_Description of the task_
In the entries below, every line that contains "testis" must be located and copied.

[Stored items]
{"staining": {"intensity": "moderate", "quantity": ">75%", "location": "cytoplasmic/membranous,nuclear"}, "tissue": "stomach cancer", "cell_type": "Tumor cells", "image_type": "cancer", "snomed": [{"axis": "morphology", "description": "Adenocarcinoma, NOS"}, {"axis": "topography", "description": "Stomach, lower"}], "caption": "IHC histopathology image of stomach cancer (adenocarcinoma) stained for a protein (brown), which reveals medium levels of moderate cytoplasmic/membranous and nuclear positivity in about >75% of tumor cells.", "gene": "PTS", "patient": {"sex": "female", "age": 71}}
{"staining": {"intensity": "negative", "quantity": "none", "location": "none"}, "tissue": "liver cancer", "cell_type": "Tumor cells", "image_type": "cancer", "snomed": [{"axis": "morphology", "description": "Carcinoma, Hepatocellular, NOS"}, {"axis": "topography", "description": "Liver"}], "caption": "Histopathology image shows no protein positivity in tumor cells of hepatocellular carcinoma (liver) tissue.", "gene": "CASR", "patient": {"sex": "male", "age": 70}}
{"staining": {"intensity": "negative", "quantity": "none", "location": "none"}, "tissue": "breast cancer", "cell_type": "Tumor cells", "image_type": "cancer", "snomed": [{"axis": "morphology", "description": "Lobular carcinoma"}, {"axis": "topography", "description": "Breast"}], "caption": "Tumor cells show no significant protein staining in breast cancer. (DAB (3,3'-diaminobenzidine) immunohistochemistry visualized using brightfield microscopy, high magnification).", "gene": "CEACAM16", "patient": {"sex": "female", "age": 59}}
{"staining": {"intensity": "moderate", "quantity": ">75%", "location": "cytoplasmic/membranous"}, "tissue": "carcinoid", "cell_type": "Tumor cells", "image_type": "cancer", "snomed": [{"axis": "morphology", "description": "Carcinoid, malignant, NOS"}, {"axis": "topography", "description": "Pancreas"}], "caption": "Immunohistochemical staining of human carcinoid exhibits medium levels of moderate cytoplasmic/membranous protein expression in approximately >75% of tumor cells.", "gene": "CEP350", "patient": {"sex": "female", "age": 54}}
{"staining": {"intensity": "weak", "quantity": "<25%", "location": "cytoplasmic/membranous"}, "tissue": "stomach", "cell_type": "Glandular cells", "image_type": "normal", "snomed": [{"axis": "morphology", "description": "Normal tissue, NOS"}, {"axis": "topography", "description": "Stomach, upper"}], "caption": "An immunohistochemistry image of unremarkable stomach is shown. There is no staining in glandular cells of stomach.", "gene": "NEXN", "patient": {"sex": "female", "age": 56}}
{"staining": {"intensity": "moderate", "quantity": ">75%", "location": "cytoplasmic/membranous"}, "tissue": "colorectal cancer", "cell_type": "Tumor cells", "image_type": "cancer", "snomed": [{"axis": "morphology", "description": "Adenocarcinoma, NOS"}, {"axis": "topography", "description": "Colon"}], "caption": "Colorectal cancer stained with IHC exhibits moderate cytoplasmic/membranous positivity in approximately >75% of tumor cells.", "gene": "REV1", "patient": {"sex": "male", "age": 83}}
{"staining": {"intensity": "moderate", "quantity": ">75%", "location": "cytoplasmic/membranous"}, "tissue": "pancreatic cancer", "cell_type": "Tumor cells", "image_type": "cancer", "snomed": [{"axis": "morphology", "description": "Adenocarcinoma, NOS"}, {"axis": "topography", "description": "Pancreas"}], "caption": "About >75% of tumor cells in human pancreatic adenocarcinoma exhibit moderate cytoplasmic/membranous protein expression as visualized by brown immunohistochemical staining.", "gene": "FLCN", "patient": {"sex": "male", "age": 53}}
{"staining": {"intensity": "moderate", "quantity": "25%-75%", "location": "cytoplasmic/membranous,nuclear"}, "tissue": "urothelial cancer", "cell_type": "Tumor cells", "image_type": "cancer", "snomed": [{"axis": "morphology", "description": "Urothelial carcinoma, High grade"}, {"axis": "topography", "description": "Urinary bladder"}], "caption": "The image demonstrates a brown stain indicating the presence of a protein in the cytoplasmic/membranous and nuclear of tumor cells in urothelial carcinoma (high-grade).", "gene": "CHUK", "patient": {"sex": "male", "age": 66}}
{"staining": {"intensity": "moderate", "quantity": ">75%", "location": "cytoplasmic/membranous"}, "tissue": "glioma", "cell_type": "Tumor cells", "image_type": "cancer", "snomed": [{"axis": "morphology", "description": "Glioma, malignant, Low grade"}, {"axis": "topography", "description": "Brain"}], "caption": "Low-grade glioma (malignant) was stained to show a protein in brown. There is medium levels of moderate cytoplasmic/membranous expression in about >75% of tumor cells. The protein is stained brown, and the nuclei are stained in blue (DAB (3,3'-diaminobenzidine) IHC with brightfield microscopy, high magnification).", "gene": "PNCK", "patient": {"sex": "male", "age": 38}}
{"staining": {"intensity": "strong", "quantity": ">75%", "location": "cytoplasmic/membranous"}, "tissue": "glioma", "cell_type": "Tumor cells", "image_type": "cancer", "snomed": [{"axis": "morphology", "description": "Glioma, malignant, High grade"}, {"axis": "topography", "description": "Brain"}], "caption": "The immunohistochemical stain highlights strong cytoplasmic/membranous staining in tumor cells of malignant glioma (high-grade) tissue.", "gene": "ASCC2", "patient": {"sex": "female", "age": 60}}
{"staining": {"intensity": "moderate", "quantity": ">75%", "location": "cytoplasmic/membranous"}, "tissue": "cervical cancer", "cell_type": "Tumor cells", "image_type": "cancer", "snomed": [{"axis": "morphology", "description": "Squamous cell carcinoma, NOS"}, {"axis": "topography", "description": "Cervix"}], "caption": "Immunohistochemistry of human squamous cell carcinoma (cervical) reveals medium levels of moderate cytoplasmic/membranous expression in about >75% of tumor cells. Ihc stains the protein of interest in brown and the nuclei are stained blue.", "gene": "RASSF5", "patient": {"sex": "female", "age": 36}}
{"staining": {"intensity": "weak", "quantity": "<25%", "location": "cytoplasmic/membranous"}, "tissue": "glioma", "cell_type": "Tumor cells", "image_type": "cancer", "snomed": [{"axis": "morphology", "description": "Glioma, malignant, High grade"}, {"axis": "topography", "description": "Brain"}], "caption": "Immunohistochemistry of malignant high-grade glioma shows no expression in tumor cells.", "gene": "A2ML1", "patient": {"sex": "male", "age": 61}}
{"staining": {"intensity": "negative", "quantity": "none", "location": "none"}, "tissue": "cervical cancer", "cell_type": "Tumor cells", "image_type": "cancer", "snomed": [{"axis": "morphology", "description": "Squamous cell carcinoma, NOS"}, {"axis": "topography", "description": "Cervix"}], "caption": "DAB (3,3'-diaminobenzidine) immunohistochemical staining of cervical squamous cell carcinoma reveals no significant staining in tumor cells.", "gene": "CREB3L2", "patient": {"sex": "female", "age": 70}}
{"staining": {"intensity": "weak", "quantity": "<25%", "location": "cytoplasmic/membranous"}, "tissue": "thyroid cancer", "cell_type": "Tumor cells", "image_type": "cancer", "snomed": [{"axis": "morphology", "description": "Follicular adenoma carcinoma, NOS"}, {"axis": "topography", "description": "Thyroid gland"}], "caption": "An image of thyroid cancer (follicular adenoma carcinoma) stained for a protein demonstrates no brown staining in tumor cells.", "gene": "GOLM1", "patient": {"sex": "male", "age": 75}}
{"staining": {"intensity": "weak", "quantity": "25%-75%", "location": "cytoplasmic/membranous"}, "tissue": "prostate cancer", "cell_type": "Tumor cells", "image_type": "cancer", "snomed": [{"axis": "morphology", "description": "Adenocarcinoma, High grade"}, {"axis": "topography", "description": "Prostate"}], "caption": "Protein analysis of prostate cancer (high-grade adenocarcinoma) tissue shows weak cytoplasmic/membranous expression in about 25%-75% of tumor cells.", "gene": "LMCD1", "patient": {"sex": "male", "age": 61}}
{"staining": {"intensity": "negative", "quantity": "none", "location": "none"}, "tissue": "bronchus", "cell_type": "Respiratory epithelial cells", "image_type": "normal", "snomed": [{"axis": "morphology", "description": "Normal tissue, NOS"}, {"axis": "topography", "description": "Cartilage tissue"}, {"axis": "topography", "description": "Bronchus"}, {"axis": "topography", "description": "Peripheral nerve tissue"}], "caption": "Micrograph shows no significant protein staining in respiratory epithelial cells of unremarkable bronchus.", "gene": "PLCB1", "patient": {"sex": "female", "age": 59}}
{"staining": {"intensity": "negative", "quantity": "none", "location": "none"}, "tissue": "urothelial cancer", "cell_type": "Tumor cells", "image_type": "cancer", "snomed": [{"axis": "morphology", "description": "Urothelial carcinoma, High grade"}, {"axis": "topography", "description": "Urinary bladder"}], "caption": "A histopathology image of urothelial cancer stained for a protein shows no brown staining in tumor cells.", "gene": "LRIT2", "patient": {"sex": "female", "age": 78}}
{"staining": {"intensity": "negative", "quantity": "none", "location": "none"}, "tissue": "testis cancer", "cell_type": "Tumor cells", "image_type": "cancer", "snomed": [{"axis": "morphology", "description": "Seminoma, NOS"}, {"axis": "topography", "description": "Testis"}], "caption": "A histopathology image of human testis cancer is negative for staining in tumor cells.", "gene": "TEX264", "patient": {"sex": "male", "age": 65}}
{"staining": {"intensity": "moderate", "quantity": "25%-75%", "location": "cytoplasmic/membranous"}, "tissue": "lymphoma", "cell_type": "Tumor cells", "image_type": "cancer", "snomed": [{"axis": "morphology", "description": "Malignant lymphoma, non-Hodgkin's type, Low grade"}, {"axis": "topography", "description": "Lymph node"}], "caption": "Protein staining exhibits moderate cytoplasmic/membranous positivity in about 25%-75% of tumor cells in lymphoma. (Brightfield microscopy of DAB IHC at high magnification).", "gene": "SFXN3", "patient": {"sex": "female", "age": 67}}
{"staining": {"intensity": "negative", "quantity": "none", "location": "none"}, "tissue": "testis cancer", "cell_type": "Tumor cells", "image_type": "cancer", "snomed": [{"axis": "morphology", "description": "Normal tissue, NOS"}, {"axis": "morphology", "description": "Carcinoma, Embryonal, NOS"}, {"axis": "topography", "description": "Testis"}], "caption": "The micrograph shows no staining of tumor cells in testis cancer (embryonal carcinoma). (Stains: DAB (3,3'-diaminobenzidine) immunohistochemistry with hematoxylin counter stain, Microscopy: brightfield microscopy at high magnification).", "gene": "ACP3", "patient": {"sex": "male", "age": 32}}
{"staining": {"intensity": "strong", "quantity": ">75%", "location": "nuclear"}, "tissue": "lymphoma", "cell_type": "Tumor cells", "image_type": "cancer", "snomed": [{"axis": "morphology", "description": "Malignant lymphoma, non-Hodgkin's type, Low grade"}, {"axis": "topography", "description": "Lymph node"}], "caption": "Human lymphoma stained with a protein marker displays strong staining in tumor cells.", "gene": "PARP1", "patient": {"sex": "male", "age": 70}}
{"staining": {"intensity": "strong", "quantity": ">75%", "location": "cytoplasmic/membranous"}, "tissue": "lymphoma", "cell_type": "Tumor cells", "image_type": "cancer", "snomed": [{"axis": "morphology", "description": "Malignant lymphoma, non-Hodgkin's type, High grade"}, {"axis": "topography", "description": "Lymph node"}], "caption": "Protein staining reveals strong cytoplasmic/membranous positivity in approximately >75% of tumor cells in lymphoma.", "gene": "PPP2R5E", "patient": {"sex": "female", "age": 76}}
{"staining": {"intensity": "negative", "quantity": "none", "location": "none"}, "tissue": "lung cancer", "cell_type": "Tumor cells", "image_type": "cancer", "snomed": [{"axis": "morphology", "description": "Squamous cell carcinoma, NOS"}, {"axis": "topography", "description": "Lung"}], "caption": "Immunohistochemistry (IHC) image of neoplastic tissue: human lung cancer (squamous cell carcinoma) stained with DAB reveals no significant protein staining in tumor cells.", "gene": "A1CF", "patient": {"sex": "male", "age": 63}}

_The answer_
{"staining": {"intensity": "negative", "quantity": "none", "location": "none"}, "tissue": "testis cancer", "cell_type": "Tumor cells", "image_type": "cancer", "snomed": [{"axis": "morphology", "description": "Seminoma, NOS"}, {"axis": "topography", "description": "Testis"}], "caption": "A histopathology image of human testis cancer is negative for staining in tumor cells.", "gene": "TEX264", "patient": {"sex": "male", "age": 65}}
{"staining": {"intensity": "negative", "quantity": "none", "location": "none"}, "tissue": "testis cancer", "cell_type": "Tumor cells", "image_type": "cancer", "snomed": [{"axis": "morphology", "description": "Normal tissue, NOS"}, {"axis": "morphology", "description": "Carcinoma, Embryonal, NOS"}, {"axis": "topography", "description": "Testis"}], "caption": "The micrograph shows no staining of tumor cells in testis cancer (embryonal carcinoma). (Stains: DAB (3,3'-diaminobenzidine) immunohistochemistry with hematoxylin counter stain, Microscopy: brightfield microscopy at high magnification).", "gene": "ACP3", "patient": {"sex": "male", "age": 32}}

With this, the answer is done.